Carving bins
June 20, 2014
Radare was initially developed as a forensic tool. Nowadays most people use it for static code analysis or binary patching, but the framework and the tools still provide functionalities for analyzing disk partitions or filesystems..
In this post I’m going to explain how to use r2 to extract some ELFs files from a raw memory dump or unknown format firmware image.
This kind of search is called ‘carving’ and there are already several tools that can do this automatically for free.

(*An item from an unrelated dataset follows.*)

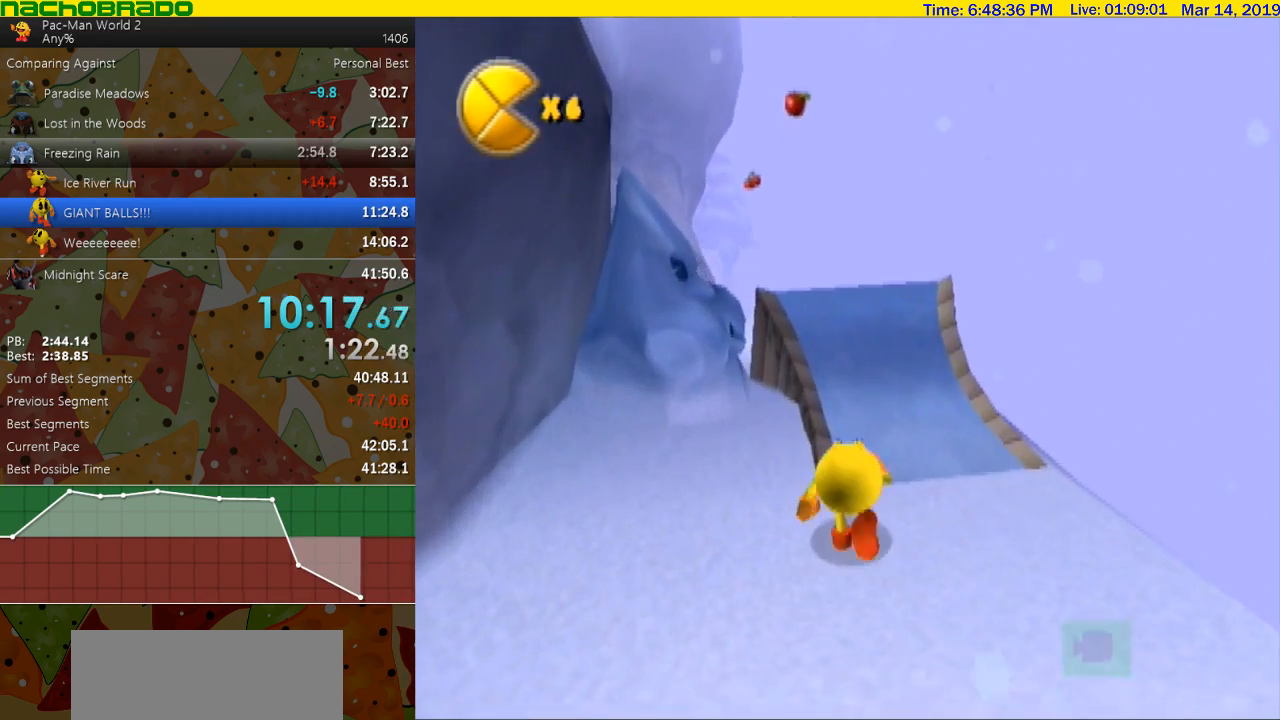
{"dt_ms": 500, "buttons": ["B"], "left_stick": "up", "right_stick": "center", "events": [[83, "left_stick", "center"], [167, "left_stick", "left"], [300, "left_stick", "up"]]}
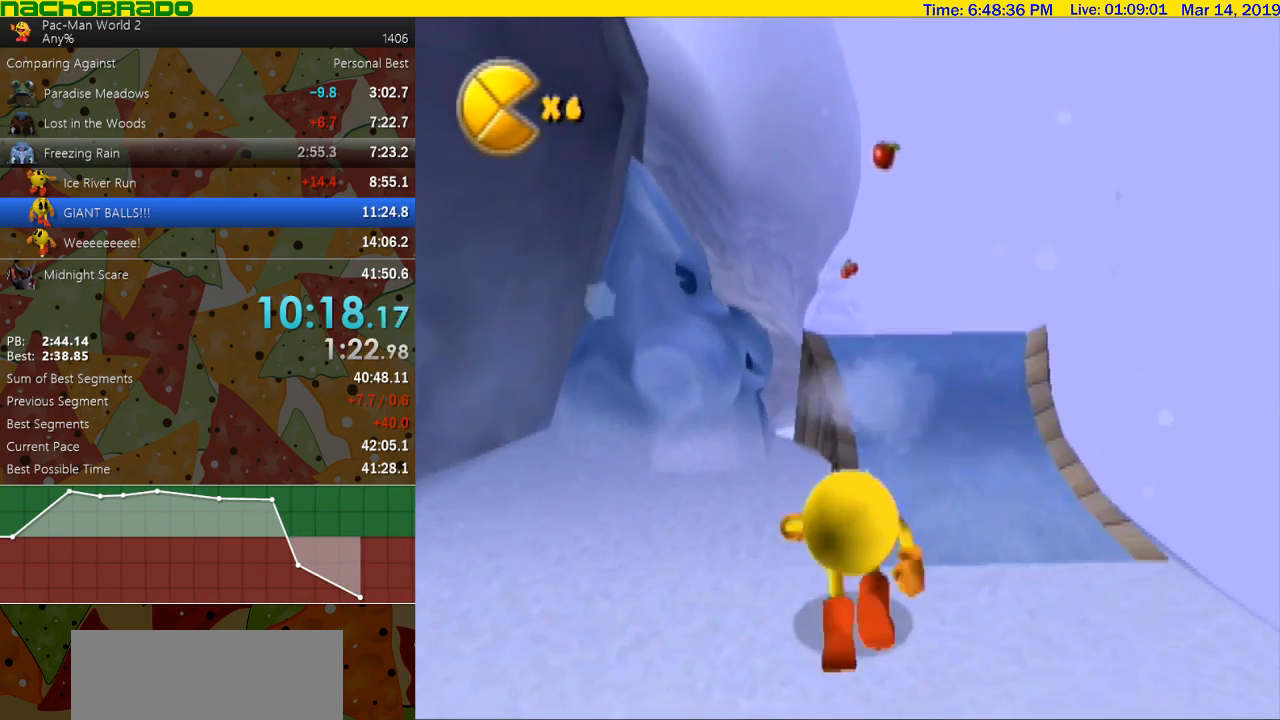
{"dt_ms": 500, "buttons": ["B"], "left_stick": "up", "right_stick": "center", "events": []}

But this is not the place to talk about them. Let’s open an r2 shell!
Searching the needle
$ r2 -n dump.bin
At this point we will get the r2 prompt opening the file without trying to understand its format (-n) at the offset 0. We want to search for ELF files, and the ‘/’ command can do this search and store the results in flags.
[0x00000000]> / \x7fELF
Searching 4 bytes from 0x00000000 to 0x0000002d: 7f 45 4c 46
0x00001340 hit0_0
0x00001744 hit0_1
...
On every match we will get a flag pointing to the begining of the ELF files. We can then dump them all to disk with that oneliner:
[0x00000000]> b 1M
[0x00000000]> wt @@ hit0*
Note that ‘wt’ will require an argument (filename) if you are not using the latest version from git. This simplifies the process of naming every dumped portion.

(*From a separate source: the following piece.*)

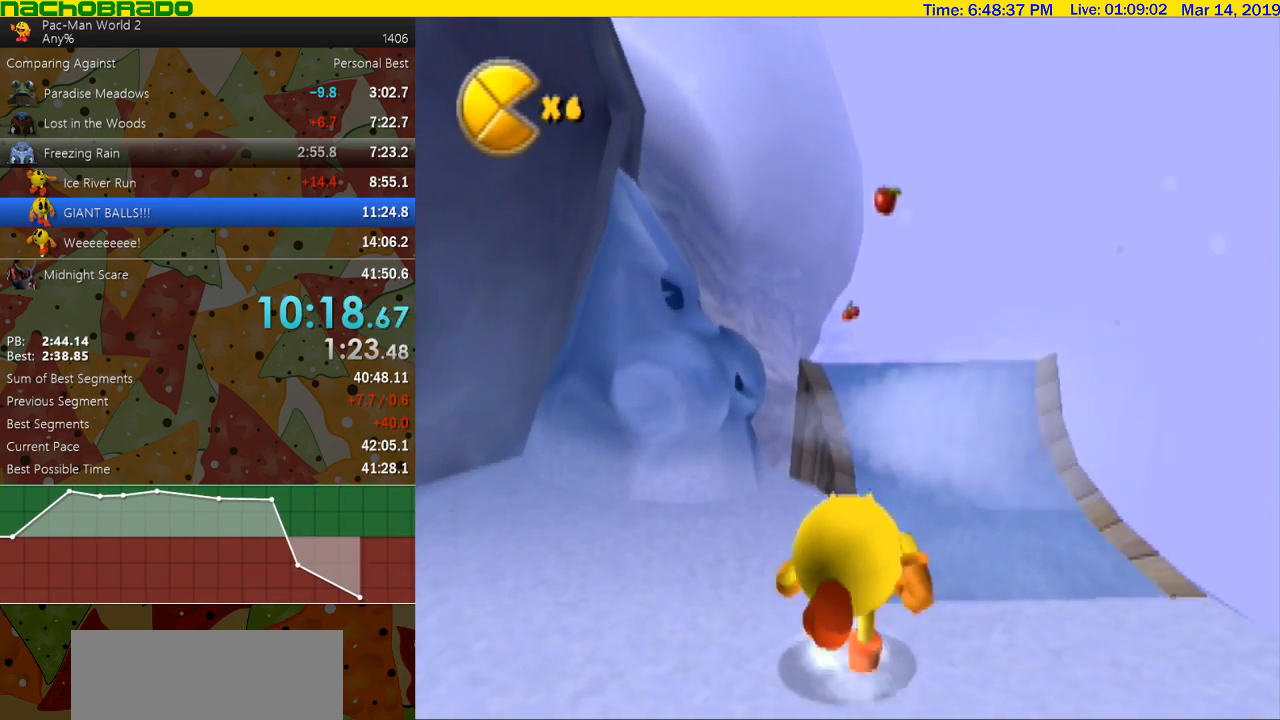
{"dt_ms": 500, "buttons": [], "left_stick": "up-left", "right_stick": "center", "events": [[17, "B", "up"], [367, "left_stick", "up-left"]]}
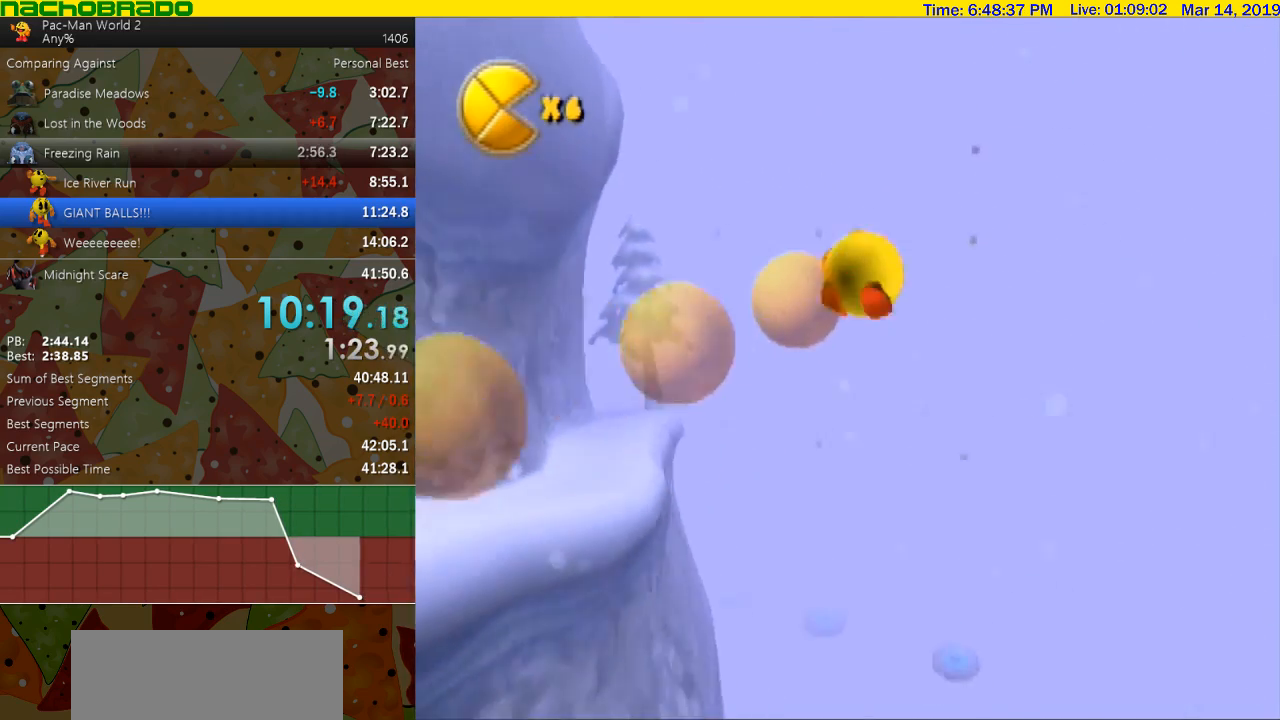
{"dt_ms": 500, "buttons": [], "left_stick": "up", "right_stick": "center", "events": [[133, "left_stick", "up"]]}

We set the blocksize to 1MB because we don’t expect to have bigger executables, but you may change this depending on your target.
Once we have dumped every ELF hit we may like to run rabin2 on them to identify the real size of the original executable by analyzing the file heaers. You can do this with rabin2 -Z
$ for a in dump.* ; do
sz=`rabin2 -Z $a` # get RBin.filesize
r2 -wnqc"r $sz" $a # resize file
done
This shellscript loop will truncate all the dumped files to the file size reported by RBin.
Looking for some magic
Another way for carving for known filetypes on memory is by using the libmagic
functionality, while we ship a slightly modified code from OpenBSD.
The magic database has been shrinked to just contain the most common filetypes (to speedup search), but you may write or change that magic database to do your own searches and display some header information on every hit.
/m [magicfile]
The Yara plugin is also distributed with r2. It can be used as a replacement for libmagic and it’s already being used for detecting file signatures to determine compiler types, shellcodes, protections and more.
Install latest yara and run :yara scan
in your r2 shell.
Final words
As long as the IO layer is pluggable, r2 is able to perform those search&dump operations on process memory when attaching the debugger, raw hard disk image, remote files (rap, gdb..), and much more.